Thursday, December 9, 2010

Google's Dremel

Greg pointed out this interesting G paper "Dremel: Interactive Analysis of Web-Scale Datasets" (PDF)"

"By combining multi-level execution trees and columnar data layout, it is capable of running aggregation queries over trillion-row tables in seconds. The system scales to thousands of CPUs and petabytes of data, and has thousands of users at Google. In this paper, we describe the architecture and implementation of Dremel, and explain how it complements MapReduce-based computing."

The key idea is very simple, but the implementation is complex: "our goal is to store all values of a given field consecutively to improve retrieval efficiency". This is the so called columnar vs. record-oriented storage.

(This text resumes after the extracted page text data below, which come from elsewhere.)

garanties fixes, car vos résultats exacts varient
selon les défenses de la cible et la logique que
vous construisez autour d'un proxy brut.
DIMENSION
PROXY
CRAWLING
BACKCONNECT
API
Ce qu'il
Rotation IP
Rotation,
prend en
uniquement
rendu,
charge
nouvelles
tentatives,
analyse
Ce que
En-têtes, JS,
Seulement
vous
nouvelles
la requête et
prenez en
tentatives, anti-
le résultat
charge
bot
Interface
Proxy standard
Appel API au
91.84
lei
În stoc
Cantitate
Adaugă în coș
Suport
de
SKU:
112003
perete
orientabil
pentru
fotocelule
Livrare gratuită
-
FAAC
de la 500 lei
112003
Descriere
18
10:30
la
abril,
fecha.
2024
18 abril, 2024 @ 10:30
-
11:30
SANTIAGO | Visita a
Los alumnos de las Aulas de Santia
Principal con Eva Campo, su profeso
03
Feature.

Then, SQL relational operations are implemented by using the following intuition: "Think of a nested record as a labeled tree, where each label corresponds to a field name. The selection operator prunes away the branches of the tree that do not satisfy the specified conditions." .. "Dremel uses a multi-level serving tree to execute queries (see Figure 7). A root server receives incoming queries, reads metadata from the tables, and routes the queries to
the next level in the serving tree."

Dremel scans quadrillions of records per month.

1 comment:

  1. Note how much time is spent in parsing the objects... any ideas to speed it up? :)